The image allowed the astronomers to precisely measure the size of the former ninth planet and the distance between it and its companion, Charon.
That’s useful information for the approaching New Horizons spacecraft, which will make NASA’s first visit to the dwarf planet in 2015.
It wants to know where Pluto’s companion Charon and its four tinier, known moons will be, and whether to expect other objects in the vicinity.
“It’s already being used by the experts to define the orbits,” said astronomer Steve Howell, who led the team that captured the image in a half-hour observing run on the Gemini North Telescope on Mauna Kea in Hawaii.
The team made good use of its small window, collecting a series of snapshots at the rate of 1,200 per minute, with a camera called the Differential Speckle Survey Instrument (DSSI), which can remove the blurring effect of the atmosphere.
“If you take an image quickly enough, the blurring of the atmosphere is frozen,” said Howell.

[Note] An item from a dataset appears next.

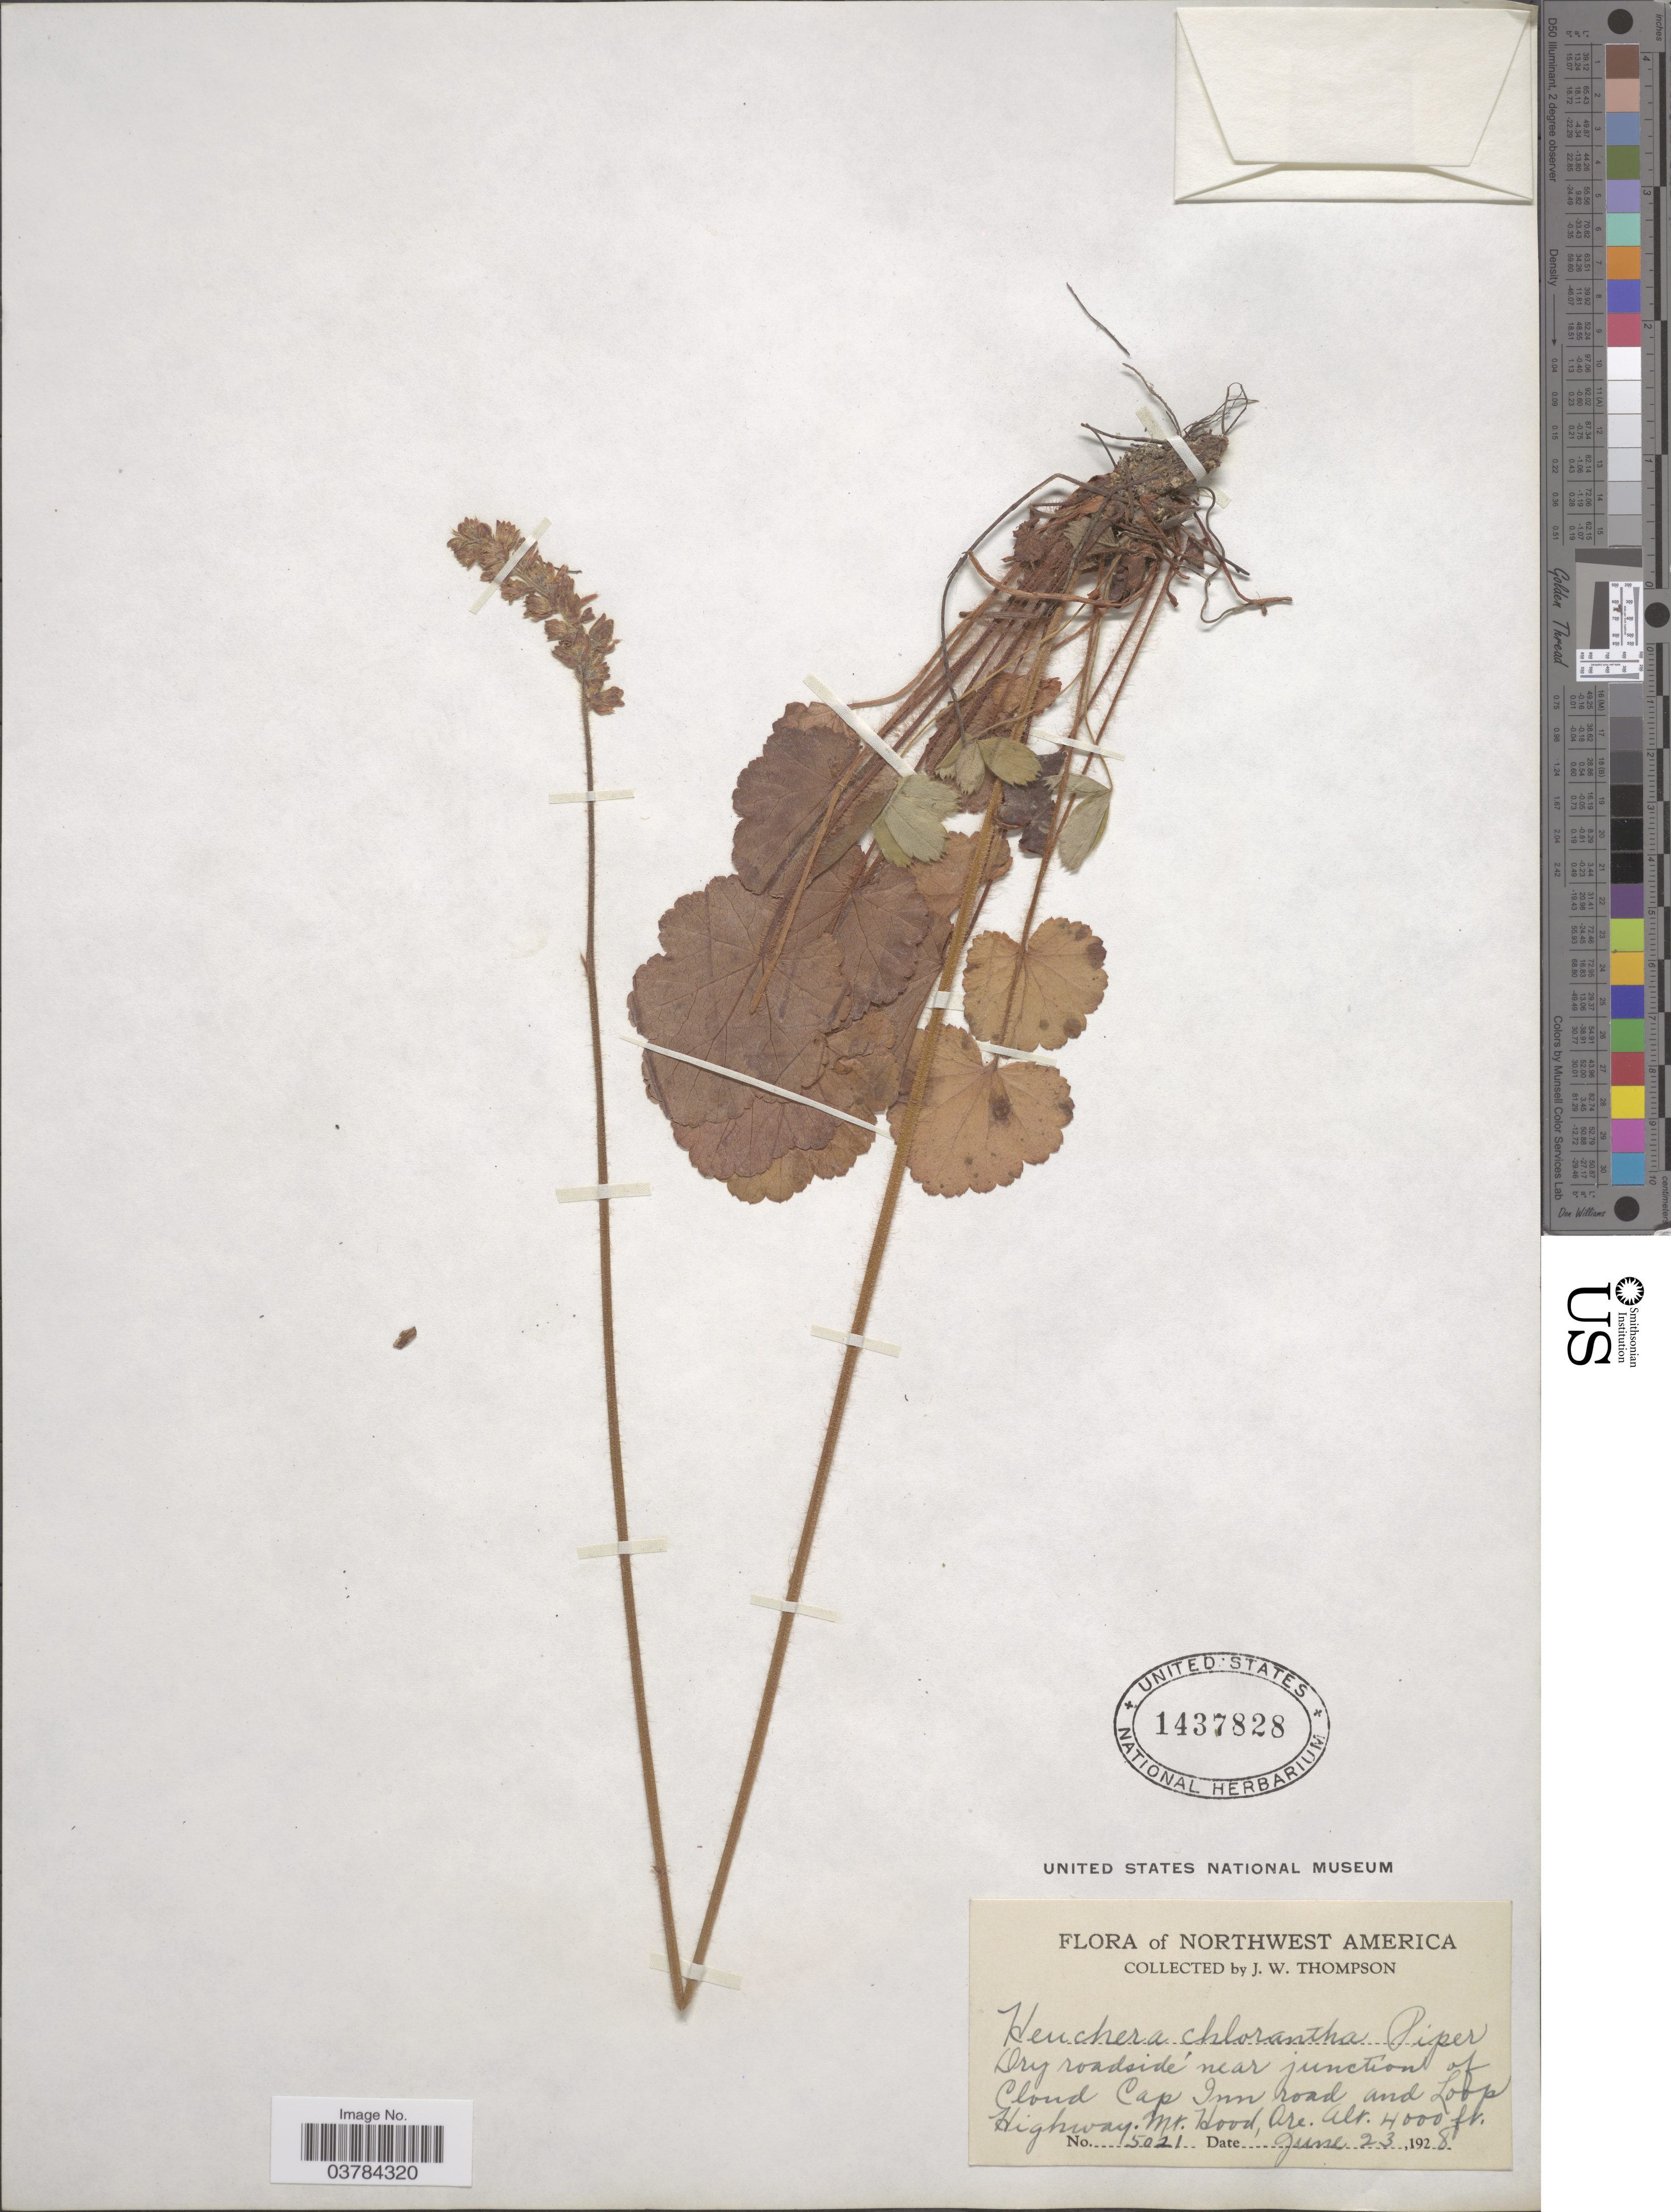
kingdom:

The instrument then combines the images, removing all the random light caused by the atmosphere and allowing only the constant light from the object itself to remain.
Howell, had used the instrument on the WIYN Telescope on Kitt Peak for three years, before leaving his job there to join the science team of NASA’s Kepler Space Telescope in its search for habitable planets orbiting distant stars.
That was the primary reason Howell took the instrument to Hawaii — to test its usefulness for the Kepler mission.
“This was kind of a side project to see how well we can do,” he said.
Howell said the technique can now be used on the stars Kepler has identified as potential hosts to Earth-like planets. It will allow astronomers to rule out the possibility that the diminution of light recorded by Kepler is not caused by a second, or binary, star.
The imaging team included Elliott Horch of Southern Connecticut State University where the instrument was developed, Mark Everett of NOAO and David Ciardi of the NASA Exoplanet Science Institute at Caltech.